Last Call for IoT Legislation in the 115th Congress
Yesterday, the House of Representatives unanimously passed H.R. 6023, the State of Modern Application, Research, and Trends of IoT Act (SMART IoT Act). The SMART IoT Act would direct the Department of Commerce (Commerce) to conduct a survey of the IoT ecosystem across the public and private sectors and submit its findings in a report to Congress.[1] Representatives Bob Latta (R-Ohio) and Peter Welch (D-Vermont) authored this legislation alongside their colleagues in the bipartisan House IoT Working Group. H.R. 6023 sailed through the House largely unchanged from the discussion draft the Energy and Commerce Committee released in May.
IoT within the Private Sector
The SMART IoT Act calls on Commerce to conduct outreach to the IoT industry to create: (1) a list of the industry sectors that develop internet-connected devices; (2) a list of public-private partnerships (PPPs) that are promoting the adoption and use of IoT devices; (3) a list of PPPs developing or implementing mandatory or voluntary IoT standards and policies and the status of those standards; and (4) a description of the ways entities or industry sectors develop, use, and promote the use of IoT devices.
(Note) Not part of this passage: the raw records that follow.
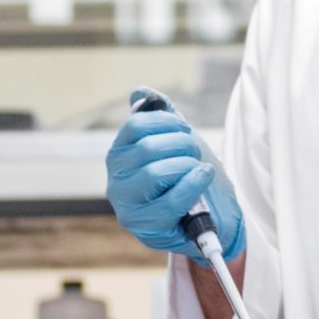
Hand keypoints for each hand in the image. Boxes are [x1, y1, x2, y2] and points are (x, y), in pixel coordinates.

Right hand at [105, 88, 243, 260]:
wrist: (199, 220)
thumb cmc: (182, 180)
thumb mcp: (171, 145)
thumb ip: (158, 118)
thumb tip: (140, 91)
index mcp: (119, 155)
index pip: (135, 126)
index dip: (166, 121)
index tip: (183, 128)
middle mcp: (116, 180)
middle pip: (148, 148)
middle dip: (182, 144)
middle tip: (195, 151)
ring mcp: (128, 206)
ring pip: (156, 173)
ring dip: (187, 166)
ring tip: (199, 168)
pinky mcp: (145, 227)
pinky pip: (170, 202)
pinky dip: (193, 185)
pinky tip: (203, 178)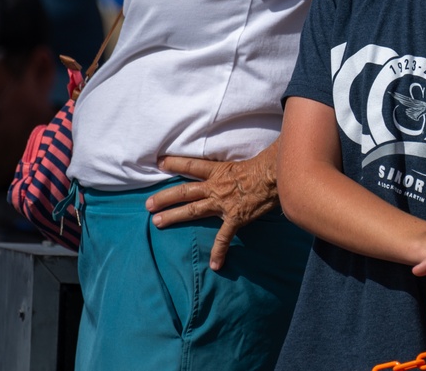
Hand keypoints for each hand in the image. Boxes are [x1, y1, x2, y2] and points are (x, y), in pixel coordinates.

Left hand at [146, 145, 278, 270]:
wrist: (277, 176)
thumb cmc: (267, 164)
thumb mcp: (246, 160)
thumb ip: (238, 165)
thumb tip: (242, 164)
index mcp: (218, 171)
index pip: (191, 165)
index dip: (175, 163)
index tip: (159, 163)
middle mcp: (216, 187)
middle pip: (184, 191)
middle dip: (164, 197)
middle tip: (147, 204)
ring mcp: (223, 204)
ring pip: (193, 210)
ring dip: (174, 216)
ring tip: (156, 222)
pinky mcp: (235, 218)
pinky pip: (224, 238)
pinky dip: (219, 252)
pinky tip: (215, 265)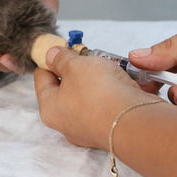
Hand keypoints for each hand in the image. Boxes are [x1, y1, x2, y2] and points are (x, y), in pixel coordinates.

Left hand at [34, 47, 155, 149]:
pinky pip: (109, 104)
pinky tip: (124, 79)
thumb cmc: (99, 94)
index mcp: (50, 108)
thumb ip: (61, 58)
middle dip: (78, 68)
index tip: (59, 48)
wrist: (135, 120)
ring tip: (108, 64)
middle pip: (67, 88)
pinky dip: (115, 90)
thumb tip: (52, 55)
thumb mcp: (75, 65)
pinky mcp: (111, 128)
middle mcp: (67, 122)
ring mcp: (90, 127)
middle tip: (86, 54)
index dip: (49, 60)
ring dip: (99, 78)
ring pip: (90, 95)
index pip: (42, 79)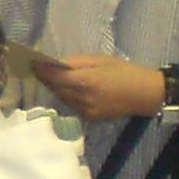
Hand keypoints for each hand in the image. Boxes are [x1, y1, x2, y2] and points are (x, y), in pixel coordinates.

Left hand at [31, 54, 169, 121]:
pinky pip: (71, 104)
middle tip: (37, 67)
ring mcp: (85, 111)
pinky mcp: (89, 117)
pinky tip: (67, 88)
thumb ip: (77, 63)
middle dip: (46, 78)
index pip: (56, 77)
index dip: (42, 70)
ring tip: (50, 76)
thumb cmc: (126, 72)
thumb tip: (56, 63)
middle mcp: (83, 99)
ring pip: (62, 97)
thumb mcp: (101, 60)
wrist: (146, 95)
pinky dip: (66, 95)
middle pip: (56, 88)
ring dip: (55, 87)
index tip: (31, 62)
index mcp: (87, 82)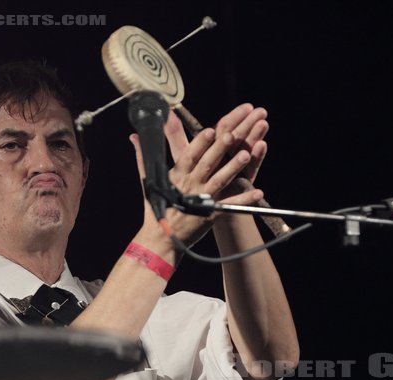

IoT within Federal Agencies
The bill also directs Commerce to develop a comprehensive list of Federal agencies with jurisdiction over the entities and industry sectors that form the IoT device industry. Additionally, the Commerce study would describe the jurisdiction and expertise of those Federal agencies. The survey would also identify all interagency activities that are taking place among the Federal agencies as well as all IoT device regulations, guidelines, mandatory and voluntary standards, and other policies implemented by each of the agencies. Finally, the study would identify the Federal government resources available to consumers and small businesses to help evaluate IoT devices.
Senate Consideration
The House sends the SMART IoT Act to a Senate that appears unlikely to prioritize this bill in the waning days of the 115th Congress. The Senate has only eleven legislative days left on its calendar for the 115th Congress. Moreover, the Senate has already passed legislation similar to the SMART IoT Act that the House has yet to act on.
In August 2017, the Senate passed the DIGIT Act, which would direct Commerce to assemble a working group of federal stakeholders—with input from a committee of industry stakeholders—to provide recommendations and a report to Congress.[2] By introducing and passing the SMART IoT Act after the Senate had passed the DIGIT Act, the House appears unlikely to consider the DIGIT Act this year unless it is attached to a large omnibus package.
Congress must pass a spending bill by the end of the year and might also pass a farm bill. Either one of these omnibus bills could carry the SMART IoT Act or the DIGIT Act through Congress to the president’s desk before they expire on January 1, 2019. Even if these bills expire at the end of the year, they will inform IoT legislation in the 116th Congress along with other IoT bills introduced in the past two years, including the SELF DRIVE Act, the Cyber Shield Act of 2017, and the IoT Cybersecurity Improvement Act of 2017.
[1] State of Modern Application, Research, and Trends of IoT Act, H.R. 6023, 115th Cong. (2018).
[2] Developing Innovation and Growing the Internet of Things Act, S. 88, 115th Cong. (2017).